Baniel didn’t comment on the functionality of the two but did say: “Nestlé’s announcement about their hollow sugar was the best business development boost we had. Anyone who wasn’t Nestlé called us up to say ‘What can you give us that will beat their sugar?’.

“I hope they won’t ask us to pay for the extra publicity,” ​he added. “At the end of the day, it proves the point. When you use sugar to reduce the sweetness in food, that’s when you’re going to win because you don’t have any after taste.”

Label-friendly

The company initially started working on nano-sized particles but later abandoned this idea, partly due to the regulatory barriers and partly because it wasn’t necessary; micro-sized particles are efficient enough.

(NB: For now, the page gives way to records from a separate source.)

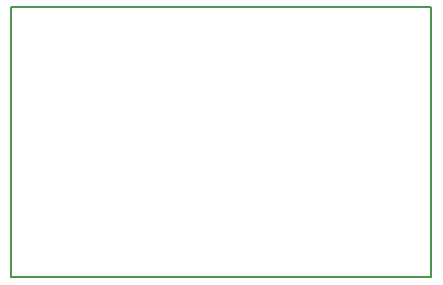
<source format=gbr>
G04 #@! TF.FileFunction,Profile,NP*
%FSLAX46Y46*%
G04 Gerber Fmt 4.6, Leading zero omitted, Abs format (unit mm)*
G04 Created by KiCad (PCBNEW 4.0.6) date 06/24/17 11:57:51*
%MOMM*%
%LPD*%
G01*
G04 APERTURE LIST*
%ADD10C,0.100000*%
%ADD11C,0.150000*%
G04 APERTURE END LIST*
D10*
D11*
X179070000Y-87630000D02*
X143510000Y-87630000D01*
X179070000Y-64770000D02*
X179070000Y-87630000D01*
X143510000Y-64770000D02*
X179070000Y-64770000D01*
X143510000Y-87630000D02*
X143510000Y-64770000D01*
M02*

</source>
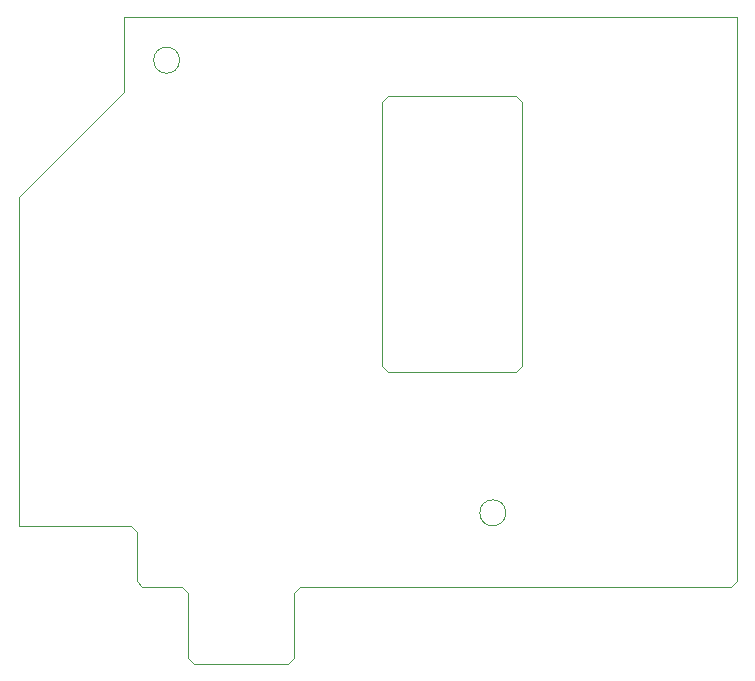
<source format=gbr>
%TF.GenerationSoftware,KiCad,Pcbnew,(after 2015-may-01 BZR unknown)-product*%
%TF.CreationDate,2015-11-16T19:53:27+09:00*%
%TF.JobID,HandBoard_v1,48616E64426F6172645F76312E6B6963,rev?*%
%TF.FileFunction,Profile,NP*%
%FSLAX46Y46*%
G04 Gerber Fmt 4.6, Leading zero omitted, Abs format (unit mm)*
G04 Created by KiCad (PCBNEW (after 2015-may-01 BZR unknown)-product) date 2015/11/16 19:53:27*
%MOMM*%
G01*
G04 APERTURE LIST*
%ADD10C,0.100000*%
G04 APERTURE END LIST*
D10*
X-37530000Y-48990000D02*
X-37530000Y-54530000D01*
X-46030000Y-55030000D02*
X-38030000Y-55030000D01*
X-37530000Y-54530000D02*
X-38030000Y-55030000D01*
X-46530000Y-48960000D02*
X-46530000Y-54530000D01*
X-46530000Y-54530000D02*
X-46030000Y-55030000D01*
X-50360000Y-48460000D02*
X-47030000Y-48460000D01*
X-47030000Y-48460000D02*
X-46530000Y-48960000D01*
X-50870000Y-43860000D02*
X-50870000Y-47960000D01*
X-50370000Y-48460000D02*
X-50360000Y-48460000D01*
X-50870000Y-47960000D02*
X-50370000Y-48460000D01*
X-60860000Y-43370000D02*
X-51360000Y-43370000D01*
X-51360000Y-43370000D02*
X-50870000Y-43860000D01*
X-60000Y-240000D02*
X-51950000Y-240000D01*
X-60000Y-47990000D02*
X-60000Y-240000D01*
X-560000Y-48490000D02*
X-60000Y-47990000D01*
X-37030000Y-48490000D02*
X-560000Y-48490000D01*
X-37530000Y-48990000D02*
X-37030000Y-48490000D01*
X-60860000Y-15480000D02*
X-60860000Y-43370000D01*
X-51950000Y-6570000D02*
X-60860000Y-15480000D01*
X-51950000Y-240000D02*
X-51950000Y-6570000D01*
X-18710000Y-6920000D02*
X-29620000Y-6920000D01*
X-18220000Y-7410000D02*
X-18710000Y-6920000D01*
X-18220000Y-29810000D02*
X-18220000Y-7410000D01*
X-18720000Y-30310000D02*
X-18220000Y-29810000D01*
X-29620000Y-30310000D02*
X-18720000Y-30310000D01*
X-30110000Y-29820000D02*
X-29620000Y-30310000D01*
X-30110000Y-7410000D02*
X-30110000Y-29820000D01*
X-29620000Y-6920000D02*
X-30110000Y-7410000D01*
X-19610400Y-42212800D02*
G75*
G03X-19610400Y-42212800I-1100000J0D01*
G01*
X-47230400Y-3892800D02*
G75*
G03X-47230400Y-3892800I-1100000J0D01*
G01*
M02*

</source>
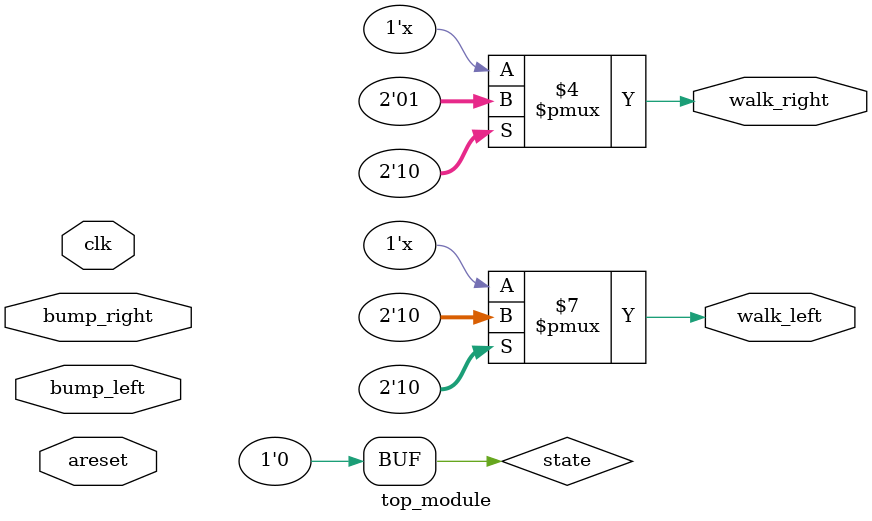
<source format=sv>
module top_module (
    input clk,
    input areset,
    input bump_left,
    input bump_right,
    output reg walk_left,
    output reg walk_right
);

// Define the two states
localparam STATE_WALK_LEFT = 1'b0;
localparam STATE_WALK_RIGHT = 1'b1;

// State register
reg state;

// Next state logic
always @(*) begin
    case (state)
        STATE_WALK_LEFT: begin
            if (bump_left) begin
                state = STATE_WALK_RIGHT;
            end else begin
                state = STATE_WALK_LEFT;
            end
        end
        STATE_WALK_RIGHT: begin
            if (bump_right) begin
                state = STATE_WALK_LEFT;
            end else begin
                state = STATE_WALK_RIGHT;
            end
        end
        default: begin
            state = STATE_WALK_LEFT;
        end
    endcase
end

// Output logic
always @(*) begin
    case (state)
        STATE_WALK_LEFT: begin
            walk_left = 1'b1;
            walk_right = 1'b0;
        end
        STATE_WALK_RIGHT: begin
            walk_left = 1'b0;
            walk_right = 1'b1;
        end
        default: begin
            walk_left = 1'b0;
            walk_right = 1'b0;
        end
    endcase
end

// Reset logic
always @(posedge clk or posedge areset) begin
    if (areset) begin
        state <= STATE_WALK_LEFT;
    end
end

endmodule

</source>
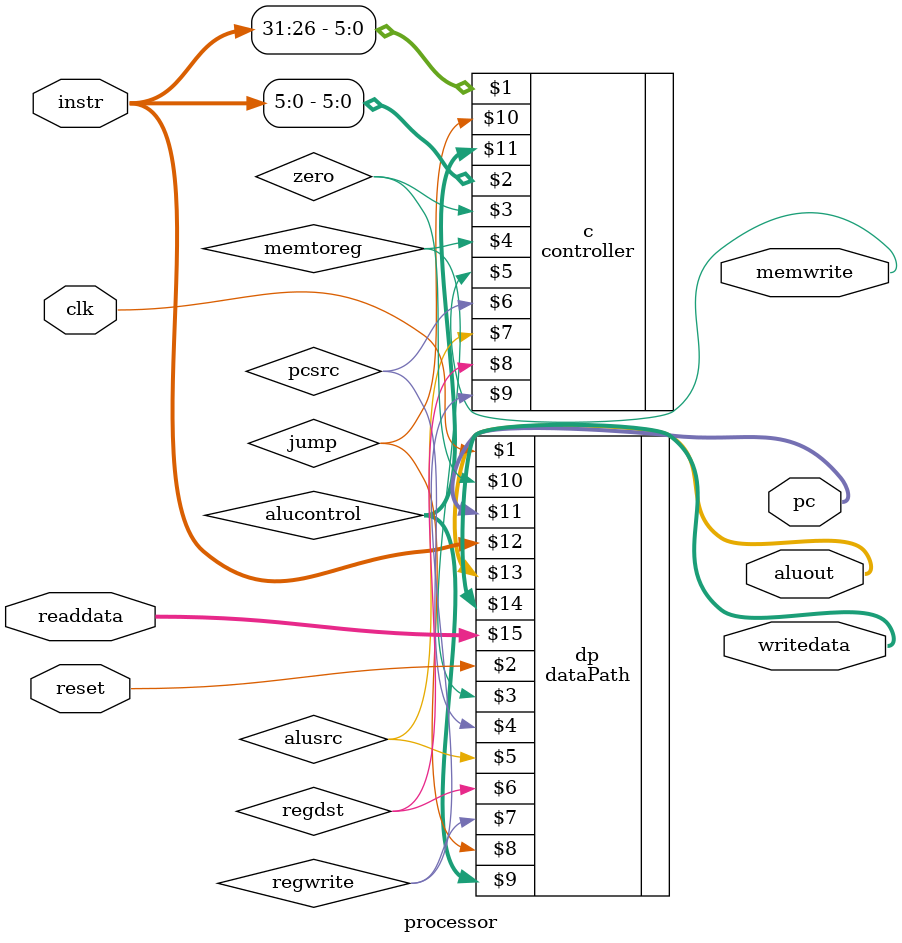
<source format=sv>
module processor(input  logic        clk, reset,
            output logic [31:0] pc,
            input  logic [31:0] instr,
            output logic        memwrite,
            output logic [31:0] aluout, writedata,
            input  logic [31:0] readdata);

  logic       memtoreg, alusrc, regdst, 
              regwrite, jump, pcsrc, zero;
  logic [2:0] alucontrol;

  controller c(instr[31:26], instr[5:0], zero,
               memtoreg, memwrite, pcsrc,
               alusrc, regdst, regwrite, jump,
               alucontrol);
  dataPath dp(clk, reset, memtoreg, pcsrc,
              alusrc, regdst, regwrite, jump,
              alucontrol,
              zero, pc, instr,
              aluout, writedata, readdata);
endmodule


</source>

DouxMatok’s ingredient has been approved for the European market from a safety point of view, but just how label-friendly are micro-sized silica particles?

According to Baniel , the particles are so small that they fall below the legal declaration threshold (its sugar is 99.75% sucrose) and so do not have to appear on an ingredient list, although the company recommends that, in the interests of full transparency, customers do list silica.

Silicon dioxide (silica) is an approved food additive in Europe and is used as an anti-caking agent, and it exists naturally in Evian water.

Next steps

This autumn DouxMatok will be launching its series B funding with the aim of raising $15 million (€12.8m). The round is already over-subscribed, Baniel said, with a mix of strategic and financial investors including both old and new faces.

Previous funding rounds raised $3.5m (€3m) and $8.1m (€6.9m).

The company has also its sights set on other nutrients, and has done successful lab-scale testing on salt and vanilla. It has filed patents for the salt molecules, which are pending, but the current focus on sugar doesn’t leave much time, Baniel said.

“We hope to do this once we close the next round of funding,​” he added.